Saturday, 4 August 2012

Olympus

Earth's Flag
As Great Britain scores six gold medals on an unrivalled Super Saturday for British Culture and Sport, it brings to light the unquantifiable aspects of human society. Although the Olympics were born out of the sole recognition of individual feats and achievements regardless of nationality or ethnicity, it slowly ventured into the nationalism of the twentieth century; from Berlin 1936, to Moscow 1980, and further still to Beijing 2008, the Olympics were made into a demonstration of a nation's prowess, against distant adversaries, on the field of sport.
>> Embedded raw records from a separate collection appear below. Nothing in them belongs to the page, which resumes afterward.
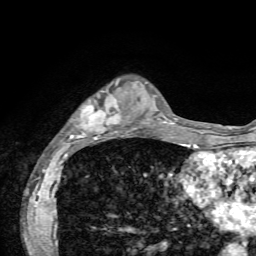
Breast MRI, one axial slice. Slice 18 of 72 in the series (ordered by position). Cropped to one breast. Dynamic contrast-enhanced series, time point 2 of 7 at this slice position (early post-contrast). 1.5 T. TE 4.2 ms, TR 8.7 ms. 2.2 mm slice thickness. 256 × 256 image matrix. Female patient.
Outlined on this slice (semi-automatically segmented with operator editing):
- enhancing-tissue mask used for the functional tumour volume (all voxels passing the contrast-enhancement thresholds inside the analysis volume; usually the tumour): bounding box <69,81,137,144> (left, top, right, bottom; pixels)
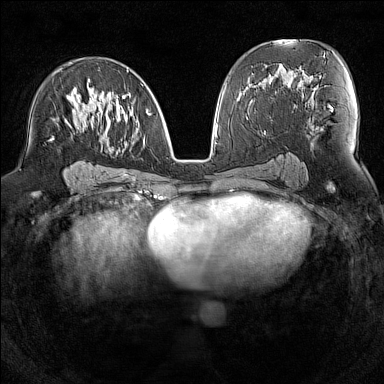
Breast MRI (dynamic contrast-enhanced), one axial slice. Slice 78 of 160 in the series (ordered by position). Dynamic contrast-enhanced series, time point 2 of 7 at this slice position (early post-contrast). 1.5 T. TE 1.8 ms, TR 5 ms. 1 mm slice thickness. 384 × 384 image matrix, field of view 300 × 300 mm. Female patient.
Structures marked on this image (semi-automatic segmentation, software-assisted and operator-edited):
- enhancing-tissue mask used for the functional tumour volume (all voxels passing the contrast-enhancement thresholds inside the analysis volume; usually the tumour): box from (x=50, y=69) to (x=149, y=150) px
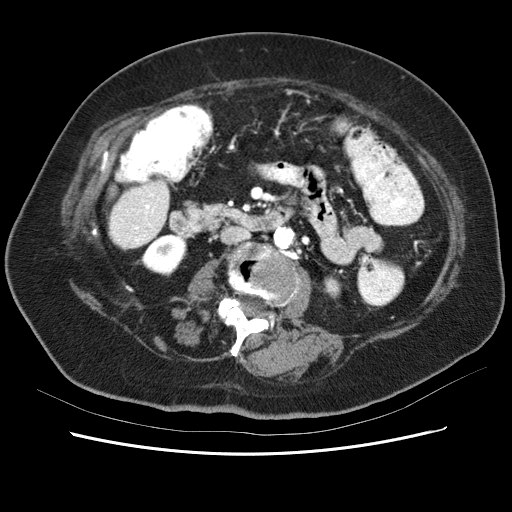
Contrast-enhanced abdominal CT (liver protocol), one axial slice; slice 10 of 62 in the series (ordered by position); reconstruction kernel STANDARD; soft-tissue window (W 400 / L 40 HU); 512 × 512 image matrix, field of view 340 × 340 mm. Case-level facts recorded for this patient, not image findings: diagnosis: hepatocellular carcinoma (patient treated with transarterial chemoembolisation; whether this scan precedes or follows treatment is not stated here); TNM stage (as recorded): Stage-I; Child-Pugh class: B; tumour nodularity: uninodular; tumour size: 5.3 cm.
Annotated regions visible in this slice (semi-automatic segmentation, software-assisted and operator-edited):
- liver parenchyma outside the tumour (the mass and vessels are separate outlines, so this box may not span the whole liver): bounding box <104,178,170,253> (left, top, right, bottom; pixels)
- portal vein: <110,185,164,239>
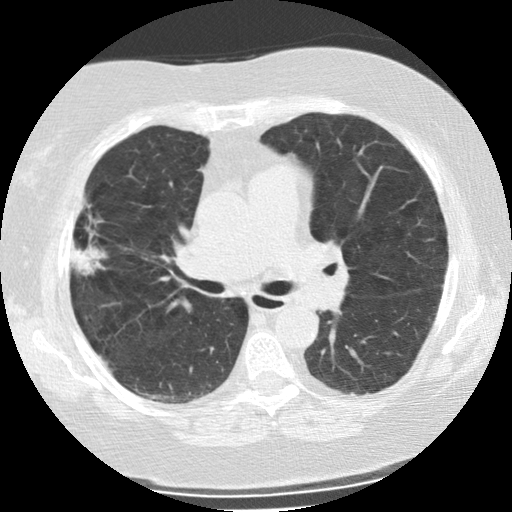
Axial slice from a low-dose chest CT screening exam. Second screening round (one year after baseline). Lung window (W 1500 / L -600 HU). 2.5 mm slice thickness. Female participant, aged 73 years at enrolment. Former smoker at enrolment.
- Expert reader's lesion annotation, bounding box (x1, y1, x2, y2) in pixels: (56, 206, 108, 280).
- The screening reader recorded 2 non-calcified nodules or masses ≥4 mm on this exam; which of them this box marks is not recorded.
- Later outcome: lung cancer diagnosed 47 days after this screen — bronchiolo-alveolar adenocarcinoma, NOS, right upper lobe, moderately differentiated (G2), stage IIIB (AJCC 6th edition), 21 mm at pathology.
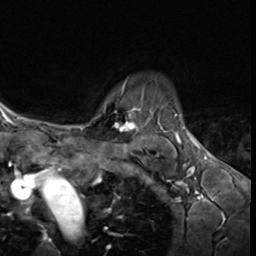
Breast MRI (dynamic contrast-enhanced), one axial slice; slice 51 of 64 in the series (ordered by position); cropped to one breast; dynamic contrast-enhanced series, time point 2 of 9 at this slice position (early post-contrast); 3 T; TE 1.6 ms, TR 4.8 ms; 2.5 mm slice thickness; 256 × 256 image matrix. Female patient.
Outlined on this slice (semi-automatically segmented with operator editing):
- enhancing-tissue mask used for the functional tumour volume (all voxels passing the contrast-enhancement thresholds inside the analysis volume; usually the tumour): bounding box (x1, y1, x2, y2) in pixels: (87, 80, 141, 131)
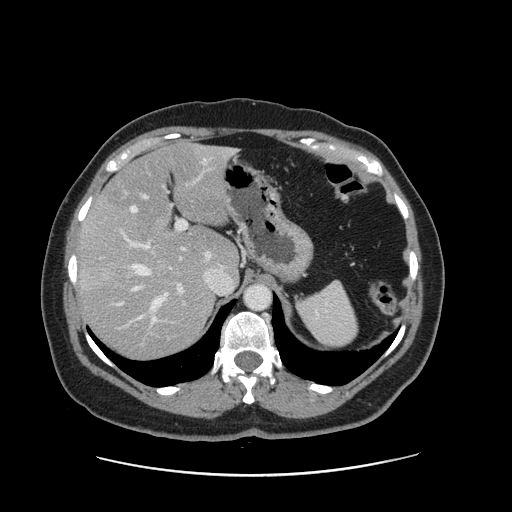
Contrast-enhanced abdominal CT, one axial slice; position 105 of 161 along the scan axis; 120 kVp; soft-tissue window (W 400 / L 40 HU); 512 × 512 image matrix. From the clinical record (not read from this slice): patient: male, age 66 years at operation; diagnosis: colorectal cancer liver metastases, imaged before liver resection; multiple liver metastases: no; largest metastasis: 2.5 cm; chemotherapy before resection: yes.
Outlined on this slice (manually delineated by an expert):
- hepatic veins: bounding box [x1, y1, x2, y2] px = [131, 149, 236, 321]
- liver: [81, 144, 238, 359]
- planned liver remnant (the part of the liver to remain after resection): [101, 145, 238, 275]
- portal vein (with intrahepatic branches): [112, 170, 203, 334]
- liver metastasis: [112, 267, 127, 281]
The Olympic spirit is a microcosm for what is all good about humanity; her relentless drive towards progress, self-measured success, and wholesome unity; never more so displayed then by Jesse Owens in 1936, the Hungarian Water Polo team in 1956, and Usain Bolt in 2008. Bringing all nations together at one point of the globe every four years is a benchmark from which we subconsciously measure how far we have gone into making a more perfect world.

British support is overwhelming around team GB, so much so it brings one to tears at her success. More importantly, for a nation which strove to create the modern world in her image through empire from the U.S., to India, and the seven seas, Britain is living in the twenty-first century by absorbing all who come to her shores and creating a dynamic and evolving self-identity; best showcased by her capital city, London, and none more so exemplified than by Mo Farah, the recent British gold medalist for 10000m, a devout muslim who was born and raised up in Mogadishu, Somalia.

A nation's identity is ever evolving; neither is its expression a zero-sum game. The Olympic spirit is far ahead of its time even today, let alone in 1896, for it creates a sense of world identity which would not be unfamiliar in a generation from now as Human society becomes ever more integrated.